[Saved entries]
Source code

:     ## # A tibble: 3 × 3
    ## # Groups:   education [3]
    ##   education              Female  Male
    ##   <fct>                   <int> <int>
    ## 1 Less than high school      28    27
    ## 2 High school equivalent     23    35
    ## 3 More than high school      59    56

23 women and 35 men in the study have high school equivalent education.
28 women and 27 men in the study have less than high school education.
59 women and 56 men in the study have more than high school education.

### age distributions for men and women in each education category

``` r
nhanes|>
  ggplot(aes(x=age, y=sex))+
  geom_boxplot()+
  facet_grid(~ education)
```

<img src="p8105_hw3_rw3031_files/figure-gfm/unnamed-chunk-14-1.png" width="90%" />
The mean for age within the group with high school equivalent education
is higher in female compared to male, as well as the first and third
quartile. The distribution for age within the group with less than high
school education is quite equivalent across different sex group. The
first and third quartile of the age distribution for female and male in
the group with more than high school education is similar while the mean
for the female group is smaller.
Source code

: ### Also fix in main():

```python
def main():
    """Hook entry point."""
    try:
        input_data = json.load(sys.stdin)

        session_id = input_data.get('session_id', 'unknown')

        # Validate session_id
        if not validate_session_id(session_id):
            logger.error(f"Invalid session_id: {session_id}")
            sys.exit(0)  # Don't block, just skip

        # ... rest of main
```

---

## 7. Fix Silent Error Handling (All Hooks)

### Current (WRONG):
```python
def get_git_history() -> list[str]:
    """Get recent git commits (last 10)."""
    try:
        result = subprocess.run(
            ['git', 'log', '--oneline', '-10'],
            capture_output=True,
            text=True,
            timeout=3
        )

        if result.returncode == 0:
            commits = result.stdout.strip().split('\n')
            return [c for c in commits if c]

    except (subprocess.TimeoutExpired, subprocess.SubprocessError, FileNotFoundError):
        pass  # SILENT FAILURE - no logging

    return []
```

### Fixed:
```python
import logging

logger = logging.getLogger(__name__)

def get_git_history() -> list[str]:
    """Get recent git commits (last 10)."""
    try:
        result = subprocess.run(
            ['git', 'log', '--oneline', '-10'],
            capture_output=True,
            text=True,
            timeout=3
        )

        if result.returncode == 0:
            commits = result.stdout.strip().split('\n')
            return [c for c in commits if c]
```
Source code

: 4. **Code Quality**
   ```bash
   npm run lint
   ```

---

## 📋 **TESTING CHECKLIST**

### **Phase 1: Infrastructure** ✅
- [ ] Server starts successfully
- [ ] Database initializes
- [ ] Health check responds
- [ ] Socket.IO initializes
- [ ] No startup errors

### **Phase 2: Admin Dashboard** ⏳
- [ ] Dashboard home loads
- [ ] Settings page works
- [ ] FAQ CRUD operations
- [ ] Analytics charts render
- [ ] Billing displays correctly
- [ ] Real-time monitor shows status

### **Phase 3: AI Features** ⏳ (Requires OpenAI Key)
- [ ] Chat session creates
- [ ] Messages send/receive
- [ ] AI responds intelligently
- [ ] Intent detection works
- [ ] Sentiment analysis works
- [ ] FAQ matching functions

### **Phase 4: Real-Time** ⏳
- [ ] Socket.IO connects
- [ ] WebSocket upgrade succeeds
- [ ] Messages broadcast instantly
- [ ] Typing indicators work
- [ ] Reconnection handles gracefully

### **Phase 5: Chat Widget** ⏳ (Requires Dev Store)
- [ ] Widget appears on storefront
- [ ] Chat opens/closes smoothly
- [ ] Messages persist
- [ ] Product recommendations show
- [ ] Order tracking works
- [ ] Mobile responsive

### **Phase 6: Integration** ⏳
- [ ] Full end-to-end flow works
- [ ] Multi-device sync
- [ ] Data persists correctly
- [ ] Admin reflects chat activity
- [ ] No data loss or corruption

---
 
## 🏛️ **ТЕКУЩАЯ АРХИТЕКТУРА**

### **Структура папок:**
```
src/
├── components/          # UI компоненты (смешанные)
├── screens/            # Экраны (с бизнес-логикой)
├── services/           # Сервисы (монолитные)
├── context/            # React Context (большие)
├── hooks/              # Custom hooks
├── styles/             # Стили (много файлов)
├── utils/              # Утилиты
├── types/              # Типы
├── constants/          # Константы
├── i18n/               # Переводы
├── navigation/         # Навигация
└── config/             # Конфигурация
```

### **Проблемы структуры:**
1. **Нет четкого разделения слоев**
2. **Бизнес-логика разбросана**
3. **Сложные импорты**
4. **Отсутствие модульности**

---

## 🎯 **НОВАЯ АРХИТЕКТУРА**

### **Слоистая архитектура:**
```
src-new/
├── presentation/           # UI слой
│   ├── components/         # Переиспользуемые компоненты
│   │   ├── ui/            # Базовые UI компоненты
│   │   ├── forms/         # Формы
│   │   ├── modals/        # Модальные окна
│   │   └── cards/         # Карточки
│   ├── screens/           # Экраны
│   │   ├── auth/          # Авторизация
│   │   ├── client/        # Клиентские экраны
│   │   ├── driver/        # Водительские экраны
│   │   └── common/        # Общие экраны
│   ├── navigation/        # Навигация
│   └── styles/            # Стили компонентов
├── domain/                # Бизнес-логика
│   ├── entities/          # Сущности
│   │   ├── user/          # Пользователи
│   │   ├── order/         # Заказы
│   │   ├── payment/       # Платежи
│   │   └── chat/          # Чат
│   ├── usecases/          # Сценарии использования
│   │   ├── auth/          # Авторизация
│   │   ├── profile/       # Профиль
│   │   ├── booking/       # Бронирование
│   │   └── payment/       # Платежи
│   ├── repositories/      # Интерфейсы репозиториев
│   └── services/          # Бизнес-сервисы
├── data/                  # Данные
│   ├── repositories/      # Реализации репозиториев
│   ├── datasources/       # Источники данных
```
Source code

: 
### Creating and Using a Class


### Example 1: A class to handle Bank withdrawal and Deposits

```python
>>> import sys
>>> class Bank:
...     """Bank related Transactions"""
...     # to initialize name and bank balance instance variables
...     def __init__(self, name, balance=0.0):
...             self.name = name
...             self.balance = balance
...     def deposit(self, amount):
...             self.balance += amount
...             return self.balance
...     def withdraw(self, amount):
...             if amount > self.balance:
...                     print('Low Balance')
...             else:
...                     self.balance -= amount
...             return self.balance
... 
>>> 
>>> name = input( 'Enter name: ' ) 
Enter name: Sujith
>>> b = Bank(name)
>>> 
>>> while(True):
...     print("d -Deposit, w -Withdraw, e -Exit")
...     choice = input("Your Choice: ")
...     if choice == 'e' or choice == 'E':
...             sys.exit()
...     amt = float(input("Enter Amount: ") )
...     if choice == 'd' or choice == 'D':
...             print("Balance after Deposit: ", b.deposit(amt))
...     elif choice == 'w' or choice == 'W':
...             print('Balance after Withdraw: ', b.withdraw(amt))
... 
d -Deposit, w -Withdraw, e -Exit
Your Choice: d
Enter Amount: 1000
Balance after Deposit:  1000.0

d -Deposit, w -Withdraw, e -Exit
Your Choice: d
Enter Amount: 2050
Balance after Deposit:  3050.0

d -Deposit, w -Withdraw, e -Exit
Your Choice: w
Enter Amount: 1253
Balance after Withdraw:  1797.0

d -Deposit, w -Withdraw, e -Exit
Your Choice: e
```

Instructions to follow - The data above must be returned in full, exactly as written.

Task output -
Source code

:     ## # A tibble: 3 × 3
    ## # Groups:   education [3]
    ##   education              Female  Male
    ##   <fct>                   <int> <int>
    ## 1 Less than high school      28    27
    ## 2 High school equivalent     23    35
    ## 3 More than high school      59    56

23 women and 35 men in the study have high school equivalent education.
28 women and 27 men in the study have less than high school education.
59 women and 56 men in the study have more than high school education.

### age distributions for men and women in each education category

``` r
nhanes|>
  ggplot(aes(x=age, y=sex))+
  geom_boxplot()+
  facet_grid(~ education)
```

<img src="p8105_hw3_rw3031_files/figure-gfm/unnamed-chunk-14-1.png" width="90%" />
The mean for age within the group with high school equivalent education
is higher in female compared to male, as well as the first and third
quartile. The distribution for age within the group with less than high
school education is quite equivalent across different sex group. The
first and third quartile of the age distribution for female and male in
the group with more than high school education is similar while the mean
for the female group is smaller.
Source code

: ### Also fix in main():

```python
def main():
    """Hook entry point."""
    try:
        input_data = json.load(sys.stdin)

        session_id = input_data.get('session_id', 'unknown')

        # Validate session_id
        if not validate_session_id(session_id):
            logger.error(f"Invalid session_id: {session_id}")
            sys.exit(0)  # Don't block, just skip

        # ... rest of main
```

---

## 7. Fix Silent Error Handling (All Hooks)

### Current (WRONG):
```python
def get_git_history() -> list[str]:
    """Get recent git commits (last 10)."""
    try:
        result = subprocess.run(
            ['git', 'log', '--oneline', '-10'],
            capture_output=True,
            text=True,
            timeout=3
        )

        if result.returncode == 0:
            commits = result.stdout.strip().split('\n')
            return [c for c in commits if c]

    except (subprocess.TimeoutExpired, subprocess.SubprocessError, FileNotFoundError):
        pass  # SILENT FAILURE - no logging

    return []
```

### Fixed:
```python
import logging

logger = logging.getLogger(__name__)

def get_git_history() -> list[str]:
    """Get recent git commits (last 10)."""
    try:
        result = subprocess.run(
            ['git', 'log', '--oneline', '-10'],
            capture_output=True,
            text=True,
            timeout=3
        )

        if result.returncode == 0:
            commits = result.stdout.strip().split('\n')
            return [c for c in commits if c]
```
Source code

: 4. **Code Quality**
   ```bash
   npm run lint
   ```

---

## 📋 **TESTING CHECKLIST**

### **Phase 1: Infrastructure** ✅
- [ ] Server starts successfully
- [ ] Database initializes
- [ ] Health check responds
- [ ] Socket.IO initializes
- [ ] No startup errors

### **Phase 2: Admin Dashboard** ⏳
- [ ] Dashboard home loads
- [ ] Settings page works
- [ ] FAQ CRUD operations
- [ ] Analytics charts render
- [ ] Billing displays correctly
- [ ] Real-time monitor shows status

### **Phase 3: AI Features** ⏳ (Requires OpenAI Key)
- [ ] Chat session creates
- [ ] Messages send/receive
- [ ] AI responds intelligently
- [ ] Intent detection works
- [ ] Sentiment analysis works
- [ ] FAQ matching functions

### **Phase 4: Real-Time** ⏳
- [ ] Socket.IO connects
- [ ] WebSocket upgrade succeeds
- [ ] Messages broadcast instantly
- [ ] Typing indicators work
- [ ] Reconnection handles gracefully

### **Phase 5: Chat Widget** ⏳ (Requires Dev Store)
- [ ] Widget appears on storefront
- [ ] Chat opens/closes smoothly
- [ ] Messages persist
- [ ] Product recommendations show
- [ ] Order tracking works
- [ ] Mobile responsive

### **Phase 6: Integration** ⏳
- [ ] Full end-to-end flow works
- [ ] Multi-device sync
- [ ] Data persists correctly
- [ ] Admin reflects chat activity
- [ ] No data loss or corruption

---
 
## 🏛️ **ТЕКУЩАЯ АРХИТЕКТУРА**

### **Структура папок:**
```
src/
├── components/          # UI компоненты (смешанные)
├── screens/            # Экраны (с бизнес-логикой)
├── services/           # Сервисы (монолитные)
├── context/            # React Context (большие)
├── hooks/              # Custom hooks
├── styles/             # Стили (много файлов)
├── utils/              # Утилиты
├── types/              # Типы
├── constants/          # Константы
├── i18n/               # Переводы
├── navigation/         # Навигация
└── config/             # Конфигурация
```

### **Проблемы структуры:**
1. **Нет четкого разделения слоев**
2. **Бизнес-логика разбросана**
3. **Сложные импорты**
4. **Отсутствие модульности**

---

## 🎯 **НОВАЯ АРХИТЕКТУРА**

### **Слоистая архитектура:**
```
src-new/
├── presentation/           # UI слой
│   ├── components/         # Переиспользуемые компоненты
│   │   ├── ui/            # Базовые UI компоненты
│   │   ├── forms/         # Формы
│   │   ├── modals/        # Модальные окна
│   │   └── cards/         # Карточки
│   ├── screens/           # Экраны
│   │   ├── auth/          # Авторизация
│   │   ├── client/        # Клиентские экраны
│   │   ├── driver/        # Водительские экраны
│   │   └── common/        # Общие экраны
│   ├── navigation/        # Навигация
│   └── styles/            # Стили компонентов
├── domain/                # Бизнес-логика
│   ├── entities/          # Сущности
│   │   ├── user/          # Пользователи
│   │   ├── order/         # Заказы
│   │   ├── payment/       # Платежи
│   │   └── chat/          # Чат
│   ├── usecases/          # Сценарии использования
│   │   ├── auth/          # Авторизация
│   │   ├── profile/       # Профиль
│   │   ├── booking/       # Бронирование
│   │   └── payment/       # Платежи
│   ├── repositories/      # Интерфейсы репозиториев
│   └── services/          # Бизнес-сервисы
├── data/                  # Данные
│   ├── repositories/      # Реализации репозиториев
│   ├── datasources/       # Источники данных
```
Source code

: 
### Creating and Using a Class


### Example 1: A class to handle Bank withdrawal and Deposits

```python
>>> import sys
>>> class Bank:
...     """Bank related Transactions"""
...     # to initialize name and bank balance instance variables
...     def __init__(self, name, balance=0.0):
...             self.name = name
...             self.balance = balance
...     def deposit(self, amount):
...             self.balance += amount
...             return self.balance
...     def withdraw(self, amount):
...             if amount > self.balance:
...                     print('Low Balance')
...             else:
...                     self.balance -= amount
...             return self.balance
... 
>>> 
>>> name = input( 'Enter name: ' ) 
Enter name: Sujith
>>> b = Bank(name)
>>> 
>>> while(True):
...     print("d -Deposit, w -Withdraw, e -Exit")
...     choice = input("Your Choice: ")
...     if choice == 'e' or choice == 'E':
...             sys.exit()
...     amt = float(input("Enter Amount: ") )
...     if choice == 'd' or choice == 'D':
...             print("Balance after Deposit: ", b.deposit(amt))
...     elif choice == 'w' or choice == 'W':
...             print('Balance after Withdraw: ', b.withdraw(amt))
... 
d -Deposit, w -Withdraw, e -Exit
Your Choice: d
Enter Amount: 1000
Balance after Deposit:  1000.0

d -Deposit, w -Withdraw, e -Exit
Your Choice: d
Enter Amount: 2050
Balance after Deposit:  3050.0

d -Deposit, w -Withdraw, e -Exit
Your Choice: w
Enter Amount: 1253
Balance after Withdraw:  1797.0

d -Deposit, w -Withdraw, e -Exit
Your Choice: e
```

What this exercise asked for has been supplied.